The fight was not yet over. Even as union security was settled, our strike threat grew as workers rallied in solidarity with fellow workers facing funding cuts and federal targeting. A fair wage and just cause protections for all types of discipline were still on the table. Strike captains were training, hardship funds were being gathered, and workers prepared to strike. Across campus, graduate workers were rallying for science, immigrants, unions, academic freedom, and each other. On March 24 a breakthrough was made on discipline and discharge, where graduate student workers could now grieve if interim disciplinary measures — such as suspensions — were unreasonable. Further, the effects of non-appointment-related discipline could be grieved if they were not fair, equitable, or reasonable. This is another first for a graduate worker union in our industry. The ability to grieve non-appointment-related discipline is a massive win for graduate locals across the country! 

The last day concluded negotiating over our duration article for an in-semester end date to the contract. This secures our ability to strike over the next contract if needed. The CGSU-UE bargaining committee almost had to walk out as Cornell attempted to retract their offer but after several hours Cornell returned with a reasonable date, and it was done. Fourteen articles were signed on the last day, March 25, exactly one year since the start of bargaining.

On April 11 the tentative agreement was ratified with a 97 percent “yes” vote. The ratification bonus is rolling out, free TCAT passes are activating, and our local’s Constitutional Committee is drafting our first constitution. The local is excited to begin enforcing this contract and building an active and proud union that protects all workers.

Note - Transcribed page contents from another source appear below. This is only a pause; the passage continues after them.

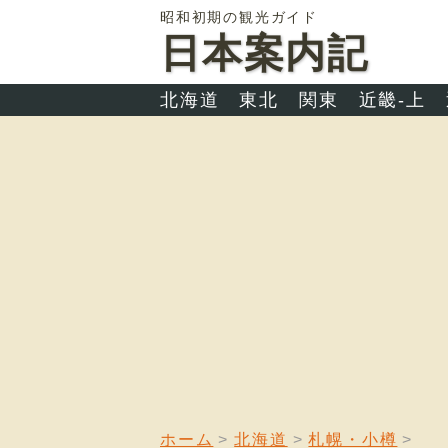
昭和初期の観光ガイド
日本案内記
北海道
東北
関東
近畿-上
ホーム
北海道
札幌・小樽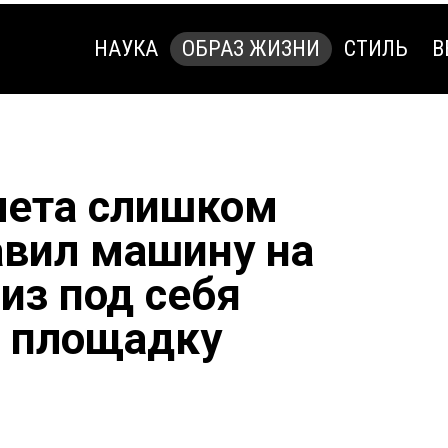
НАУКА
ОБРАЗ ЖИЗНИ
СТИЛЬ
В
НАУКА
ОБРАЗ ЖИЗНИ
СТИЛЬ
В
лета слишком
авил машину на
 из под себя
ю площадку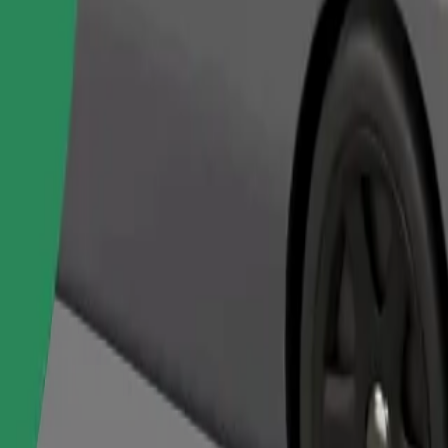
Objednat jízdu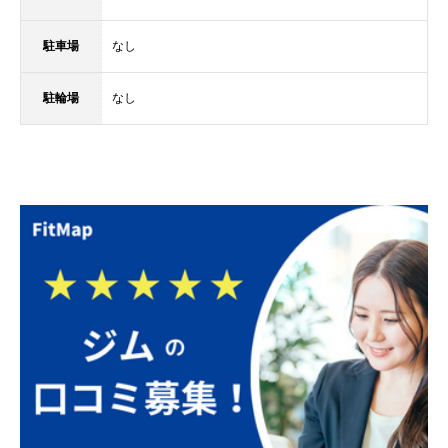
駐車場
なし
駐輪場
なし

The Local 300 bargaining committee consisted of Amrit Kwatra, Amy Tsai, Arnav Gupta, Ben Keller, Catie Ball, Connor Davis, Daphne Blakey, Emmy Marra, Evan Heberlein, Ewa Nizalowska, Hannah Zonneyville, Jawuanna McAllister, Jean-Michel Mutore, Jenna Marvin, Kara Zielinski, Katrina Davis, Margaret Foster, Marguerite Pacheco, Michelle Bui, Rachel Chang, Rosamond Thalken, Takshil Sachdev, and Tamara Walsky. They were assisted by UE Coordinator for Higher Education Valentina Luketa and Field Organizers Alec Pollak, Michelle Bui, and Sharif Ewais-Orozco.